→ Edit tracking data
═══

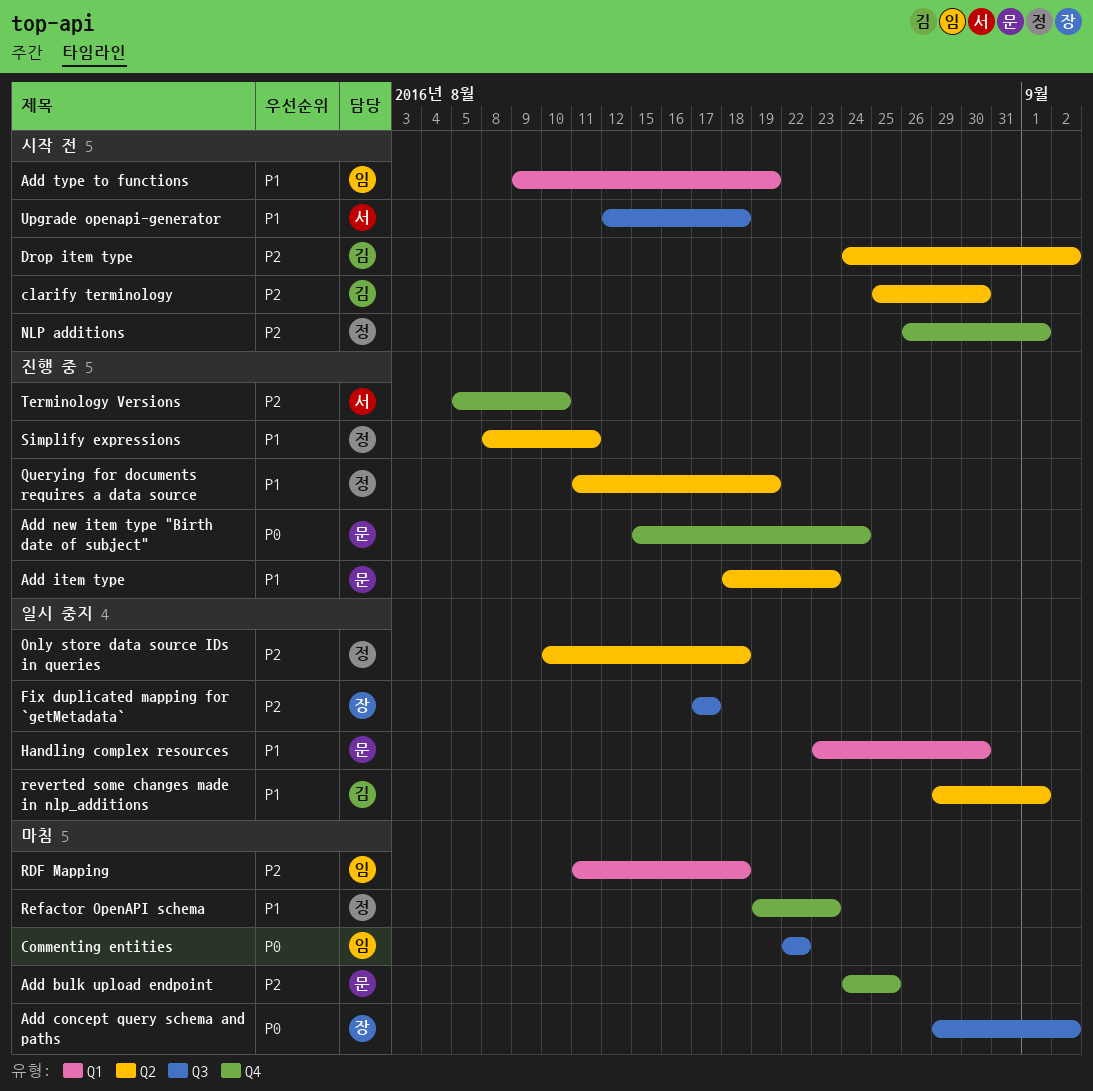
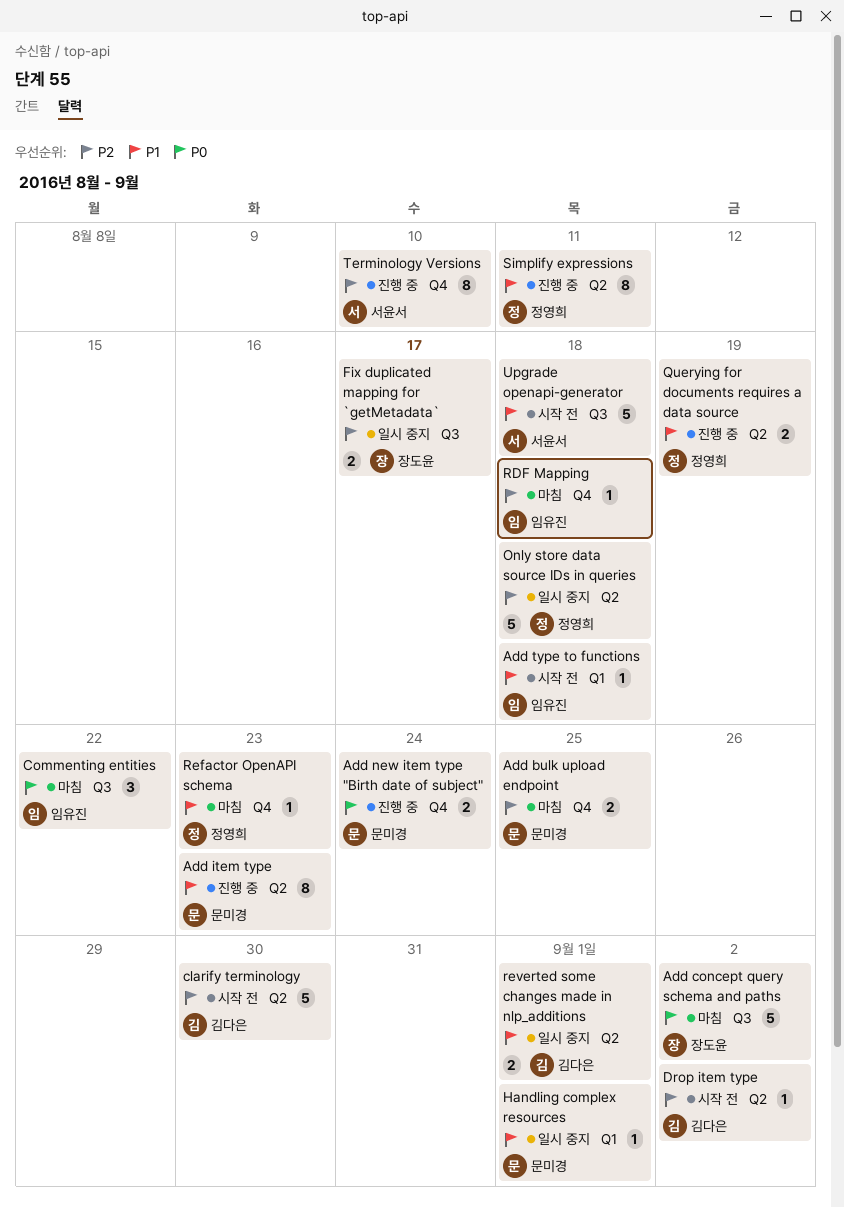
Add type to functions, due: Aug 19 -> Aug 18
Handling complex resources, due: Aug 30 -> Sep 1
NLP additions: present -> none
RDF Mapping, label: Q1 -> Q4

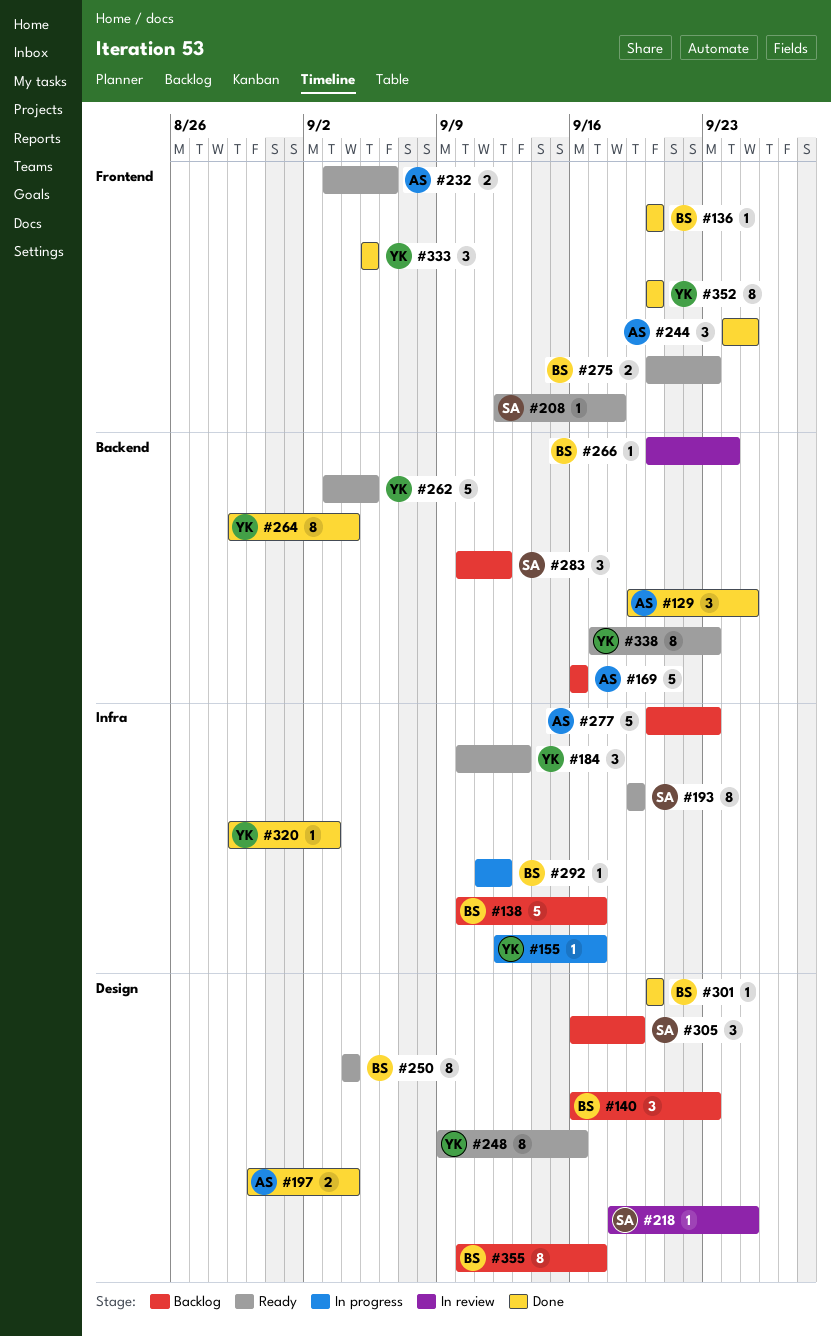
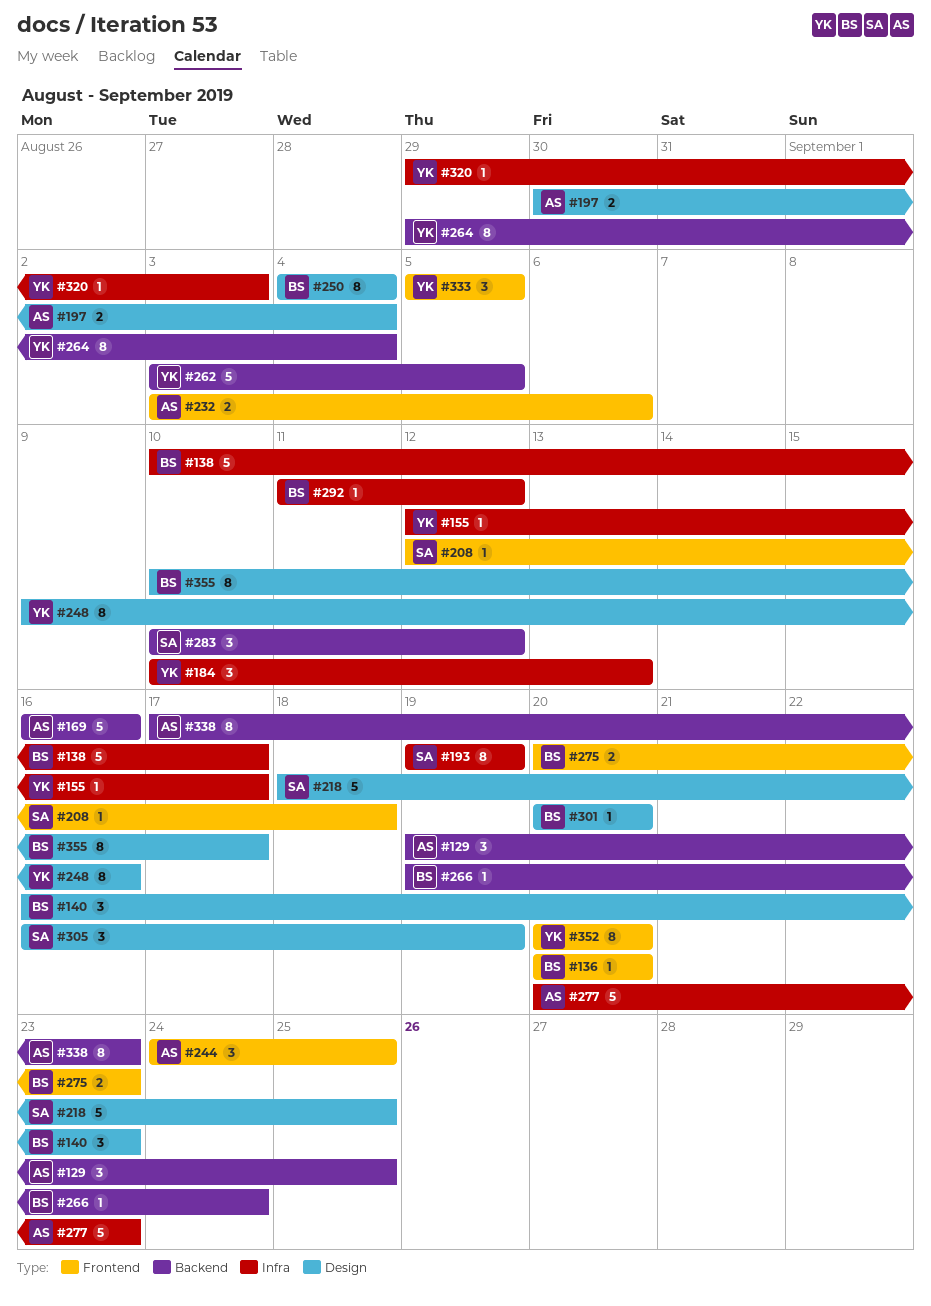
#218, estimate: 1 -> 5
#266, start: Sep 20 -> Sep 19
#338, owner: YK -> AS

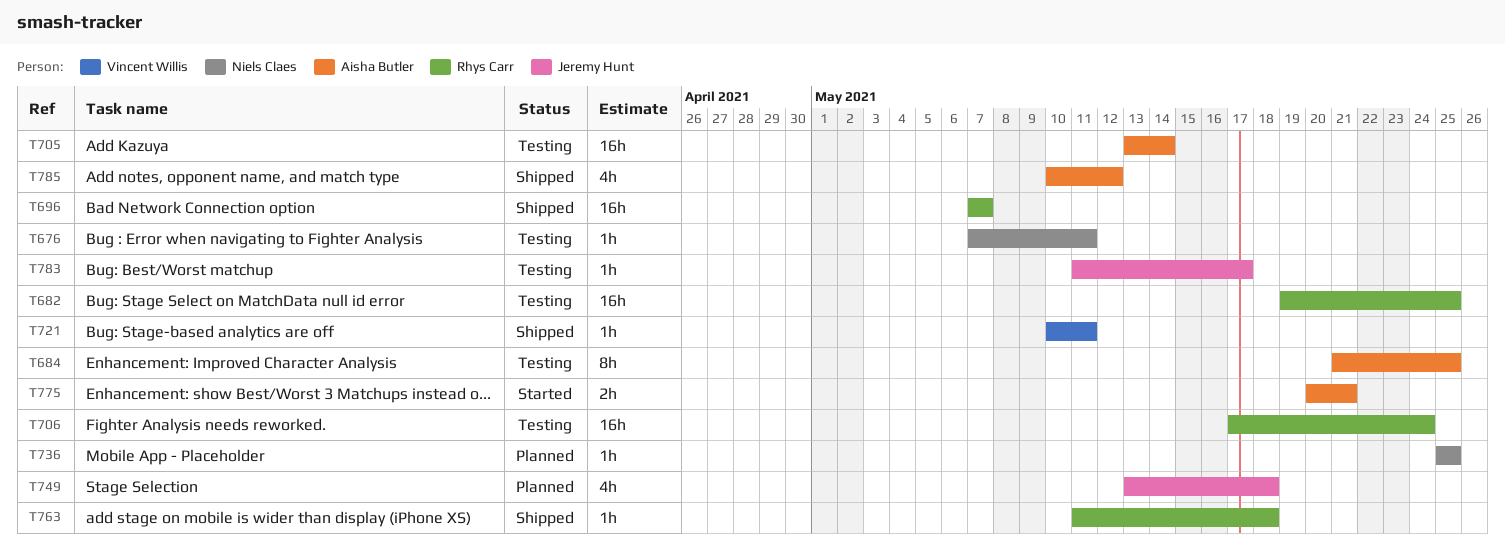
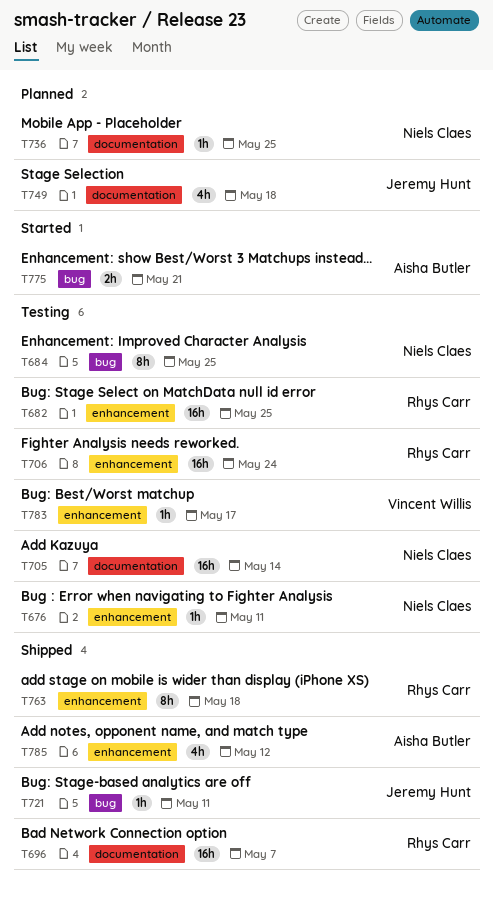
T684, owner: Aisha Butler -> Niels Claes
T705, owner: Aisha Butler -> Niels Claes
T721, owner: Vincent Willis -> Jeremy Hunt
T763, estimate: 1h -> 8h
T783, owner: Jeremy Hunt -> Vincent Willis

═══

→ Problem to work on
Output only these lines, word for word: the line containing "NLP additions: present -> none" and every line after it through the last line of the data. Omit the pictures.

→ Task output
NLP additions: present -> none
RDF Mapping, label: Q1 -> Q4

#218, estimate: 1 -> 5
#266, start: Sep 20 -> Sep 19
#338, owner: YK -> AS

T684, owner: Aisha Butler -> Niels Claes
T705, owner: Aisha Butler -> Niels Claes
T721, owner: Vincent Willis -> Jeremy Hunt
T763, estimate: 1h -> 8h
T783, owner: Jeremy Hunt -> Vincent Willis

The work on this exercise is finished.